### Written task
Take the material below and write it all out again exactly.

(Saved data entries)
+++

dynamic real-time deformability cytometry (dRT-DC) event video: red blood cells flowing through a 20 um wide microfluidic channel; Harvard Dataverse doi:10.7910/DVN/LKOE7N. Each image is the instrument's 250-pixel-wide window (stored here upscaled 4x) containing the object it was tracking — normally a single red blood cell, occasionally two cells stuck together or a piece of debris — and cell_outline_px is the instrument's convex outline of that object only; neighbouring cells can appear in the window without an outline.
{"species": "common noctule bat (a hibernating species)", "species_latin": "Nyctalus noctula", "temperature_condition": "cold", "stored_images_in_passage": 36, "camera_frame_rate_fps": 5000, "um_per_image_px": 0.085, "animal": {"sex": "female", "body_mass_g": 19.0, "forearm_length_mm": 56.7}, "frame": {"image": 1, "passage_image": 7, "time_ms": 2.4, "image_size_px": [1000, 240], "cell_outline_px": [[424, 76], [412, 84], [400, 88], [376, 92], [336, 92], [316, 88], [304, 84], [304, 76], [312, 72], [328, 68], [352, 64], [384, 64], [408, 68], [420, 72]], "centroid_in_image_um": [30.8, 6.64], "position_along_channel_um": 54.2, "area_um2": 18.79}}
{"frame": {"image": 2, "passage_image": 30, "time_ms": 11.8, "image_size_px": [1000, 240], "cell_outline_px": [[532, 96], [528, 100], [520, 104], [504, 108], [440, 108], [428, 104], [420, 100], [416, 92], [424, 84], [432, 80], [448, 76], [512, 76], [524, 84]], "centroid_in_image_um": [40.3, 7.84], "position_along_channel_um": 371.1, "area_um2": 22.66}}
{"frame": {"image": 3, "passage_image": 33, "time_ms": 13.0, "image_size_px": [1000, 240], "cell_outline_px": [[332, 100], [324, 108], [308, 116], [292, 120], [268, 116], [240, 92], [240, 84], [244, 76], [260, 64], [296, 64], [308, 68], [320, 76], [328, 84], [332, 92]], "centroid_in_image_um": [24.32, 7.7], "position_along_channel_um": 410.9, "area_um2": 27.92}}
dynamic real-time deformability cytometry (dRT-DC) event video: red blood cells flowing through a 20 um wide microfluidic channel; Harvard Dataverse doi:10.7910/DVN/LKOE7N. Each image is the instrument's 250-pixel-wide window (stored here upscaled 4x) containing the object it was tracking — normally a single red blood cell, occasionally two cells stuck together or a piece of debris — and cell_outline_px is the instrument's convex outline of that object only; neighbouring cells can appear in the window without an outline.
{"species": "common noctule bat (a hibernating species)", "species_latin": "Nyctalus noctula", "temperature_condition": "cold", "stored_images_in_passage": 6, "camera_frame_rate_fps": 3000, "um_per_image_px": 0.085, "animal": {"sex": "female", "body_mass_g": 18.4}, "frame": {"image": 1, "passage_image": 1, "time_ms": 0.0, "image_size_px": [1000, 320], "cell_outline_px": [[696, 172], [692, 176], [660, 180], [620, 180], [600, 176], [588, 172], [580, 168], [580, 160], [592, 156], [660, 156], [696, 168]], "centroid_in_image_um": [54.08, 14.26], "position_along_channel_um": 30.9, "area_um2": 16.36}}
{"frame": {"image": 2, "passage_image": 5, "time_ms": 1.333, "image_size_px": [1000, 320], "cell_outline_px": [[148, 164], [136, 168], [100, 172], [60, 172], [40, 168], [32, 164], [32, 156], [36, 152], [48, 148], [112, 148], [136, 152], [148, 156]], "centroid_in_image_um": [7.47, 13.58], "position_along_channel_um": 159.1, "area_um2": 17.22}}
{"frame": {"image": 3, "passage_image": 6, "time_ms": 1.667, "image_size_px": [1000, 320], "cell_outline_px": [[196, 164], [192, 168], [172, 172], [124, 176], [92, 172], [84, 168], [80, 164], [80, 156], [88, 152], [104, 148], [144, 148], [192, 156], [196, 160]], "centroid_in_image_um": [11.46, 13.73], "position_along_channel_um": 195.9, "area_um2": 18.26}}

+++

### Written response
dynamic real-time deformability cytometry (dRT-DC) event video: red blood cells flowing through a 20 um wide microfluidic channel; Harvard Dataverse doi:10.7910/DVN/LKOE7N. Each image is the instrument's 250-pixel-wide window (stored here upscaled 4x) containing the object it was tracking — normally a single red blood cell, occasionally two cells stuck together or a piece of debris — and cell_outline_px is the instrument's convex outline of that object only; neighbouring cells can appear in the window without an outline.
{"species": "common noctule bat (a hibernating species)", "species_latin": "Nyctalus noctula", "temperature_condition": "cold", "stored_images_in_passage": 36, "camera_frame_rate_fps": 5000, "um_per_image_px": 0.085, "animal": {"sex": "female", "body_mass_g": 19.0, "forearm_length_mm": 56.7}, "frame": {"image": 1, "passage_image": 7, "time_ms": 2.4, "image_size_px": [1000, 240], "cell_outline_px": [[424, 76], [412, 84], [400, 88], [376, 92], [336, 92], [316, 88], [304, 84], [304, 76], [312, 72], [328, 68], [352, 64], [384, 64], [408, 68], [420, 72]], "centroid_in_image_um": [30.8, 6.64], "position_along_channel_um": 54.2, "area_um2": 18.79}}
{"frame": {"image": 2, "passage_image": 30, "time_ms": 11.8, "image_size_px": [1000, 240], "cell_outline_px": [[532, 96], [528, 100], [520, 104], [504, 108], [440, 108], [428, 104], [420, 100], [416, 92], [424, 84], [432, 80], [448, 76], [512, 76], [524, 84]], "centroid_in_image_um": [40.3, 7.84], "position_along_channel_um": 371.1, "area_um2": 22.66}}
{"frame": {"image": 3, "passage_image": 33, "time_ms": 13.0, "image_size_px": [1000, 240], "cell_outline_px": [[332, 100], [324, 108], [308, 116], [292, 120], [268, 116], [240, 92], [240, 84], [244, 76], [260, 64], [296, 64], [308, 68], [320, 76], [328, 84], [332, 92]], "centroid_in_image_um": [24.32, 7.7], "position_along_channel_um": 410.9, "area_um2": 27.92}}
dynamic real-time deformability cytometry (dRT-DC) event video: red blood cells flowing through a 20 um wide microfluidic channel; Harvard Dataverse doi:10.7910/DVN/LKOE7N. Each image is the instrument's 250-pixel-wide window (stored here upscaled 4x) containing the object it was tracking — normally a single red blood cell, occasionally two cells stuck together or a piece of debris — and cell_outline_px is the instrument's convex outline of that object only; neighbouring cells can appear in the window without an outline.
{"species": "common noctule bat (a hibernating species)", "species_latin": "Nyctalus noctula", "temperature_condition": "cold", "stored_images_in_passage": 6, "camera_frame_rate_fps": 3000, "um_per_image_px": 0.085, "animal": {"sex": "female", "body_mass_g": 18.4}, "frame": {"image": 1, "passage_image": 1, "time_ms": 0.0, "image_size_px": [1000, 320], "cell_outline_px": [[696, 172], [692, 176], [660, 180], [620, 180], [600, 176], [588, 172], [580, 168], [580, 160], [592, 156], [660, 156], [696, 168]], "centroid_in_image_um": [54.08, 14.26], "position_along_channel_um": 30.9, "area_um2": 16.36}}
{"frame": {"image": 2, "passage_image": 5, "time_ms": 1.333, "image_size_px": [1000, 320], "cell_outline_px": [[148, 164], [136, 168], [100, 172], [60, 172], [40, 168], [32, 164], [32, 156], [36, 152], [48, 148], [112, 148], [136, 152], [148, 156]], "centroid_in_image_um": [7.47, 13.58], "position_along_channel_um": 159.1, "area_um2": 17.22}}
{"frame": {"image": 3, "passage_image": 6, "time_ms": 1.667, "image_size_px": [1000, 320], "cell_outline_px": [[196, 164], [192, 168], [172, 172], [124, 176], [92, 172], [84, 168], [80, 164], [80, 156], [88, 152], [104, 148], [144, 148], [192, 156], [196, 160]], "centroid_in_image_um": [11.46, 13.73], "position_along_channel_um": 195.9, "area_um2": 18.26}}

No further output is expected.